**EXERCISE INSTRUCTIONS**
Which lines below contain "LIST"? Copy every one of them.

┄┄┄┄┄┄┄┄┄┄

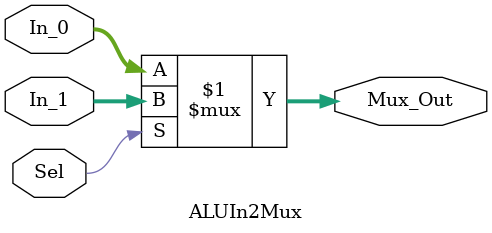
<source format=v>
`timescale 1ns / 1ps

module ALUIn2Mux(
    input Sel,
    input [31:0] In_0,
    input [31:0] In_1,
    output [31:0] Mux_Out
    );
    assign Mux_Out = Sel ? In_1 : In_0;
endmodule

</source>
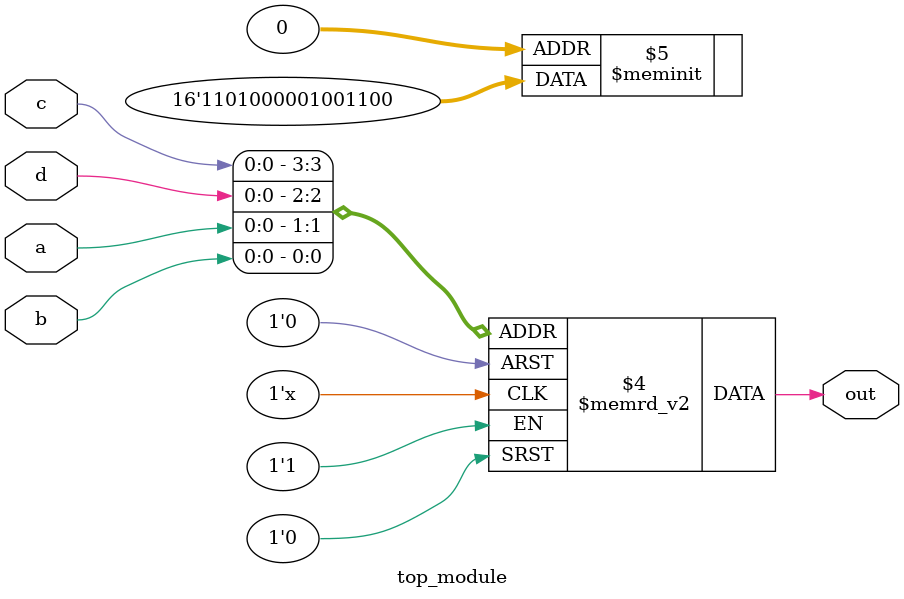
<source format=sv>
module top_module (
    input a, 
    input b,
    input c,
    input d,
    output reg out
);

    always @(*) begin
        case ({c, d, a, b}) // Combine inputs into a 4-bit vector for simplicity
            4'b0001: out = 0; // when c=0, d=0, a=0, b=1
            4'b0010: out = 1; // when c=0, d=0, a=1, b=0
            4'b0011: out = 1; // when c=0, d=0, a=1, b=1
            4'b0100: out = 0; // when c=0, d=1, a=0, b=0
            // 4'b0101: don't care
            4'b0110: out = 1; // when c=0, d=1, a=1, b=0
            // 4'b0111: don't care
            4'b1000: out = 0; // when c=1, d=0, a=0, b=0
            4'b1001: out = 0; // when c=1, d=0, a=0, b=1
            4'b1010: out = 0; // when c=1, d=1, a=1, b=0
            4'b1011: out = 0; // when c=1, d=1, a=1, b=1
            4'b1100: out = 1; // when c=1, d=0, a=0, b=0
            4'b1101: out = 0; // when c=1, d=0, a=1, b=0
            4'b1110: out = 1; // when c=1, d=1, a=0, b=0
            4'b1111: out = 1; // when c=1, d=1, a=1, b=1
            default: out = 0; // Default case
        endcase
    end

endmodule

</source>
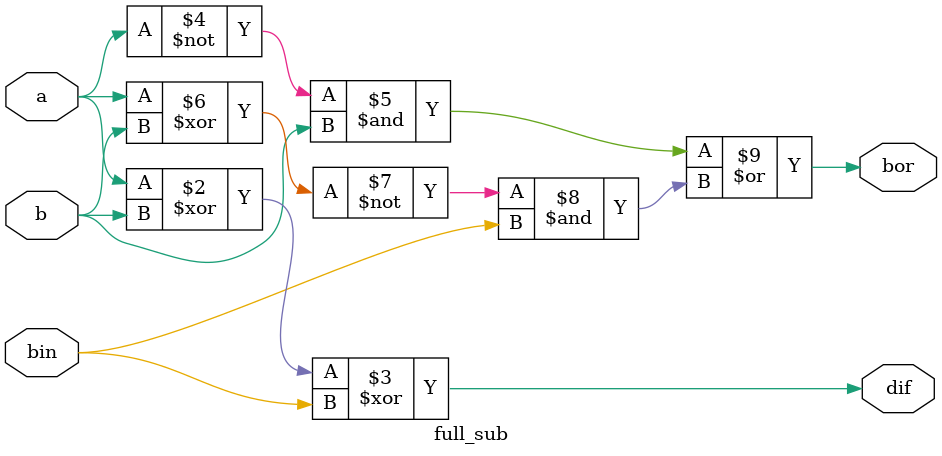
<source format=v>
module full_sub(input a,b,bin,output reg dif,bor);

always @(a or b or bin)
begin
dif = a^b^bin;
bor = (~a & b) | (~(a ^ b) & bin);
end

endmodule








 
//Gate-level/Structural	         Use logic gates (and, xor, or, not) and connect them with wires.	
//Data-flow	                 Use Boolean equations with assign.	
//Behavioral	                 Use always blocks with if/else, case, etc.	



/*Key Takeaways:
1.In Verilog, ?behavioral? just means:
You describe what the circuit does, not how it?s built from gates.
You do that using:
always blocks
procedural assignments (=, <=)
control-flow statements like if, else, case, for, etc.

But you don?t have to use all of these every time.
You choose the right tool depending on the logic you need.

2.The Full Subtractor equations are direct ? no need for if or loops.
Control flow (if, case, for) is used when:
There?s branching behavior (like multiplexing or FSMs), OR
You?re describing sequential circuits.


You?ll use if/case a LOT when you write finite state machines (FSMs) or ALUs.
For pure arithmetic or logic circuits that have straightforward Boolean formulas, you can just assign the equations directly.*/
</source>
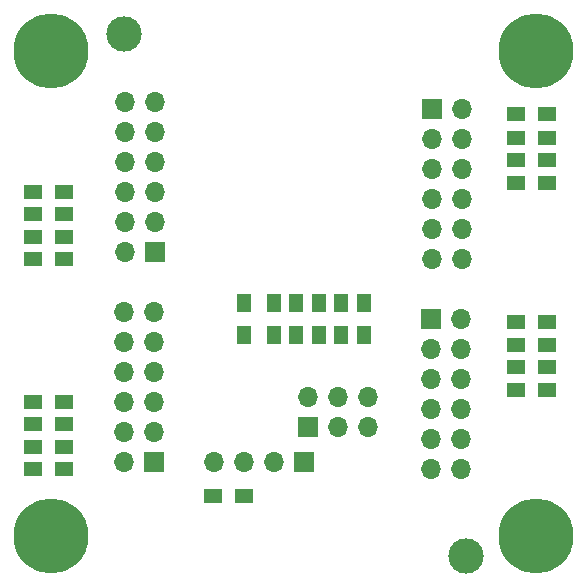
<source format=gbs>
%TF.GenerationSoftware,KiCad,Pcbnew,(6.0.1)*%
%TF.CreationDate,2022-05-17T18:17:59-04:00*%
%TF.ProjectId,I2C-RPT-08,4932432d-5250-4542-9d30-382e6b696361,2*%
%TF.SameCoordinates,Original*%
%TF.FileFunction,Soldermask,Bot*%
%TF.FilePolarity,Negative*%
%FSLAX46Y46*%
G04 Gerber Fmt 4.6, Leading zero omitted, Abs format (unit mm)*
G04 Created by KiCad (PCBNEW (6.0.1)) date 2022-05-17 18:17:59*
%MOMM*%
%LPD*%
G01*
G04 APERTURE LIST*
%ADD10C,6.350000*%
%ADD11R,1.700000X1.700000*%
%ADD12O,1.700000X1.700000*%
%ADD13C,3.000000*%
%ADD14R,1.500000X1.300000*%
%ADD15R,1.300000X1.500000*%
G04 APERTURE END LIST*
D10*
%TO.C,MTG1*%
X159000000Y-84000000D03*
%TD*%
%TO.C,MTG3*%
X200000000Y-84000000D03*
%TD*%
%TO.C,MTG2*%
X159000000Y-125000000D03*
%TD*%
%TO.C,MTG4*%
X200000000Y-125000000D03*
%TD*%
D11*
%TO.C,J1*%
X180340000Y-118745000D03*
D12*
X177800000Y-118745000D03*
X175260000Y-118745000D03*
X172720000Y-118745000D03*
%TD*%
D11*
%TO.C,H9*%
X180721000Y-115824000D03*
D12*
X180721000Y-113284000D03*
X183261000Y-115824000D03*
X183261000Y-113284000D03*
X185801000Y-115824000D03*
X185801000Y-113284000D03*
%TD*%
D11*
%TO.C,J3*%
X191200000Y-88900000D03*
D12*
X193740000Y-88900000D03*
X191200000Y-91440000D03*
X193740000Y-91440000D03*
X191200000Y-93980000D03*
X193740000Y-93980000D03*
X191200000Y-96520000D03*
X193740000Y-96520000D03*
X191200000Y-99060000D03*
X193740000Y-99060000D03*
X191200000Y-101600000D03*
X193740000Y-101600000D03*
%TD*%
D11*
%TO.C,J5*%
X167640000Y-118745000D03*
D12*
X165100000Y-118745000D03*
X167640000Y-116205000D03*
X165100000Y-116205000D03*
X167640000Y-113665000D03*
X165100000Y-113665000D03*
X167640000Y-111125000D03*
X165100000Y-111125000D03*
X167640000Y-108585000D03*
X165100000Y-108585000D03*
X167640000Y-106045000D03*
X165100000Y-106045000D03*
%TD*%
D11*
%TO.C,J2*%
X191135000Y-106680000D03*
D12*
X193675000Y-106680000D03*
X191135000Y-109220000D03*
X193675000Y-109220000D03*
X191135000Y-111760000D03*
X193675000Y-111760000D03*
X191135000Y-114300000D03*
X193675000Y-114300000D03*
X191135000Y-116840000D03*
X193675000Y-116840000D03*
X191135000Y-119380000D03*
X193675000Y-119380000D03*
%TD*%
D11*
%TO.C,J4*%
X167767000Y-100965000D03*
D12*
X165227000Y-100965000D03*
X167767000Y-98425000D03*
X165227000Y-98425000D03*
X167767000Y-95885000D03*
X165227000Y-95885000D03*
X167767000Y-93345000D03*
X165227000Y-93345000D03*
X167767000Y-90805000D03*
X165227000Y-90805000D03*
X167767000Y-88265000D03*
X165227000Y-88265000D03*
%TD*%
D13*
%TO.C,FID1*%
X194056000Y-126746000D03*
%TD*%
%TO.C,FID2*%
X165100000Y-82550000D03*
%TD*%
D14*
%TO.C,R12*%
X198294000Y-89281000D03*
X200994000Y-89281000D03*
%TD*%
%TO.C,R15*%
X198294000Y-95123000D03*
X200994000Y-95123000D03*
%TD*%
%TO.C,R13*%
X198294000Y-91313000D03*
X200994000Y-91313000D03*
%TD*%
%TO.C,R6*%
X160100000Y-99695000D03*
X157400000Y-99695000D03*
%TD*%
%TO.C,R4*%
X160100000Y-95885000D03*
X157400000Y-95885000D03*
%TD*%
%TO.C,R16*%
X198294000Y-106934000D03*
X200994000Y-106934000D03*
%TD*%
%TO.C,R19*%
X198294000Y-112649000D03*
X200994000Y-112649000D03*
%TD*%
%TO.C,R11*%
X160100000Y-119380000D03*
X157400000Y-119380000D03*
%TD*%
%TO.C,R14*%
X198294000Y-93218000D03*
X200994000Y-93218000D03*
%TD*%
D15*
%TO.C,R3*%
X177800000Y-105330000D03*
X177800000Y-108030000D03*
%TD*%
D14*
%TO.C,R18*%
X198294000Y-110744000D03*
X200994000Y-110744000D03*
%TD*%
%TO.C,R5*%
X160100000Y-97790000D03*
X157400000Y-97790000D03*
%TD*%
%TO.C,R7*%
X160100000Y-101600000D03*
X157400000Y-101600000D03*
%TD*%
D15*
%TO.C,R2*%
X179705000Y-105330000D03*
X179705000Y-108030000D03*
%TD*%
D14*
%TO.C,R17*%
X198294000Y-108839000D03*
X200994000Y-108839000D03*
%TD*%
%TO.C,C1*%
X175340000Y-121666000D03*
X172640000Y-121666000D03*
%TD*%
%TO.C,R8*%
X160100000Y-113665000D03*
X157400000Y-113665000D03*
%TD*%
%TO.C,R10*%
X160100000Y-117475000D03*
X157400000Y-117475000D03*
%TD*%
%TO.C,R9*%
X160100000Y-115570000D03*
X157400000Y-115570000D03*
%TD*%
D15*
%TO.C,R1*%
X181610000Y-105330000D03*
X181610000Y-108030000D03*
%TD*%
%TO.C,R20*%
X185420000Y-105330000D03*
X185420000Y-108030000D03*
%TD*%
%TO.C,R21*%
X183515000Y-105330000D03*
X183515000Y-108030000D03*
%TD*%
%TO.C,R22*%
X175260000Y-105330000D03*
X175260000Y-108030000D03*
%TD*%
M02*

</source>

┄┄┄┄┄┄┄┄┄┄

**RESULT OF THIS EXERCISE**
G04 APERTURE LIST*
G04 APERTURE END LIST*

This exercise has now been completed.